What you are asked to do ▸
Write out the full listing again, exactly as it stands.

Given records ▸

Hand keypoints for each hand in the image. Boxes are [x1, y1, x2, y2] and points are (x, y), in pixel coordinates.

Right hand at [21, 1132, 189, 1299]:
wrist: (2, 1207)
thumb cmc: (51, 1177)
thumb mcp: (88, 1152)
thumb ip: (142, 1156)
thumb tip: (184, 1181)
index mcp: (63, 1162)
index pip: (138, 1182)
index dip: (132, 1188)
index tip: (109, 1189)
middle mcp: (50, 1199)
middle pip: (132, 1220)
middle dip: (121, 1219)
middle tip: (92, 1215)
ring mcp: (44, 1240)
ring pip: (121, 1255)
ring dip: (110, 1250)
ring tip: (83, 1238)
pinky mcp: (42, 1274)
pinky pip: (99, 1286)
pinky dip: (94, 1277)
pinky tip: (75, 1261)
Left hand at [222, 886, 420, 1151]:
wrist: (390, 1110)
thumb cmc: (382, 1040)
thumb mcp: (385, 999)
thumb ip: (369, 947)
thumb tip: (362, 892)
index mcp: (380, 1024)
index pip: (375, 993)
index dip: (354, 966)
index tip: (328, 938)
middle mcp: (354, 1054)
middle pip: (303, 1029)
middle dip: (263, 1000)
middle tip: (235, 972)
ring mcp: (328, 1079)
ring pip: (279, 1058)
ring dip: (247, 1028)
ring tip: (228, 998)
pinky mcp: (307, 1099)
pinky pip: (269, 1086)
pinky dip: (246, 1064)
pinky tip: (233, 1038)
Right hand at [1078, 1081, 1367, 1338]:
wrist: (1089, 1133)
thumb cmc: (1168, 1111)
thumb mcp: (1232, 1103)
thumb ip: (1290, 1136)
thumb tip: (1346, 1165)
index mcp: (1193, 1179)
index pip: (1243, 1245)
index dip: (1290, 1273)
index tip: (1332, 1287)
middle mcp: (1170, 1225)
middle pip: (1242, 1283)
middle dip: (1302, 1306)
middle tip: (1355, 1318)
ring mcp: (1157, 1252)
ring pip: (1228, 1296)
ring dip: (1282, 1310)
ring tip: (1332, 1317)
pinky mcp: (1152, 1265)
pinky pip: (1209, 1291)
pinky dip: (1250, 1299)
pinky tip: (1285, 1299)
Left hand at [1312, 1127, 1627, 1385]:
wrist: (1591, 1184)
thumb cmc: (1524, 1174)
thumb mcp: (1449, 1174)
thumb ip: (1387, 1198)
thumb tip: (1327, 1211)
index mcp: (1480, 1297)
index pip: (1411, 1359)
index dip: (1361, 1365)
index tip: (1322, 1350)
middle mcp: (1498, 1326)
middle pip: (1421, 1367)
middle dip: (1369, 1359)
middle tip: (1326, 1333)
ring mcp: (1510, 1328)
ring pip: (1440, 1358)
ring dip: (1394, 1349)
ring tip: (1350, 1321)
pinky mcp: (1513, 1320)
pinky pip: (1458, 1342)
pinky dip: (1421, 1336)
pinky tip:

Answer space ▸
Hand keypoints for each hand in the image. Boxes are [x1, y1, x2, y2] and points are (x, y), in pixel coordinates.

Right hand at [21, 1132, 189, 1299]:
wrist: (2, 1207)
thumb cmc: (51, 1177)
thumb mcp: (88, 1152)
thumb ip: (142, 1156)
thumb tip: (184, 1181)
index mcp: (63, 1162)
index pip: (138, 1182)
index dip: (132, 1188)
index tip: (109, 1189)
middle mcp: (50, 1199)
middle pip: (132, 1220)
middle dip: (121, 1219)
middle tip: (92, 1215)
ring mcp: (44, 1240)
ring pip: (121, 1255)
ring dip: (110, 1250)
ring tip: (83, 1238)
pinky mcp: (42, 1274)
pinky pip: (99, 1286)
pinky dip: (94, 1277)
pinky tip: (75, 1261)
Left hand at [222, 886, 420, 1151]:
wrist: (390, 1110)
thumb cmc: (382, 1040)
thumb mcp: (385, 999)
thumb ip: (369, 947)
thumb tip: (362, 892)
index mcp: (380, 1024)
index pip: (375, 993)
index dip: (354, 966)
index tip: (328, 938)
middle mcp: (354, 1054)
middle pip: (303, 1029)
middle dip: (263, 1000)
middle tip: (235, 972)
ring mcp: (328, 1079)
ring pip: (279, 1058)
ring dip: (247, 1028)
ring tip: (228, 998)
pinky mcp: (307, 1099)
pinky pip: (269, 1086)
pinky dip: (246, 1064)
pinky tip: (233, 1038)
Right hand at [1078, 1081, 1367, 1338]:
wrist: (1089, 1133)
thumb cmc: (1168, 1111)
thumb mcp: (1232, 1103)
thumb ip: (1290, 1136)
thumb tip: (1346, 1165)
index mcp: (1193, 1179)
index pip: (1243, 1245)
index dip: (1290, 1273)
index tip: (1332, 1287)
middle mcp: (1170, 1225)
middle pip: (1242, 1283)
middle dip: (1302, 1306)
middle tip: (1355, 1318)
ring mcp: (1157, 1252)
ring pip: (1228, 1296)
ring dip: (1282, 1310)
ring tip: (1332, 1317)
pinky mcp: (1152, 1265)
pinky pip: (1209, 1291)
pinky dip: (1250, 1299)
pinky tip: (1285, 1299)
Left hand at [1312, 1127, 1627, 1385]:
wrist: (1591, 1184)
thumb cmc: (1524, 1174)
thumb mcp: (1449, 1174)
thumb ip: (1387, 1198)
thumb tip: (1327, 1211)
index mcp: (1480, 1297)
index pip: (1411, 1359)
index dip: (1361, 1365)
index tip: (1322, 1350)
middle mcp: (1498, 1326)
middle pip: (1421, 1367)
middle dip: (1369, 1359)
middle tip: (1326, 1333)
ring mcp: (1510, 1328)
ring pip: (1440, 1358)
ring dip: (1394, 1349)
ring tip: (1350, 1321)
pinky mcp: (1513, 1320)
pinky pip: (1458, 1342)
pinky dip: (1421, 1336)
pinky tip:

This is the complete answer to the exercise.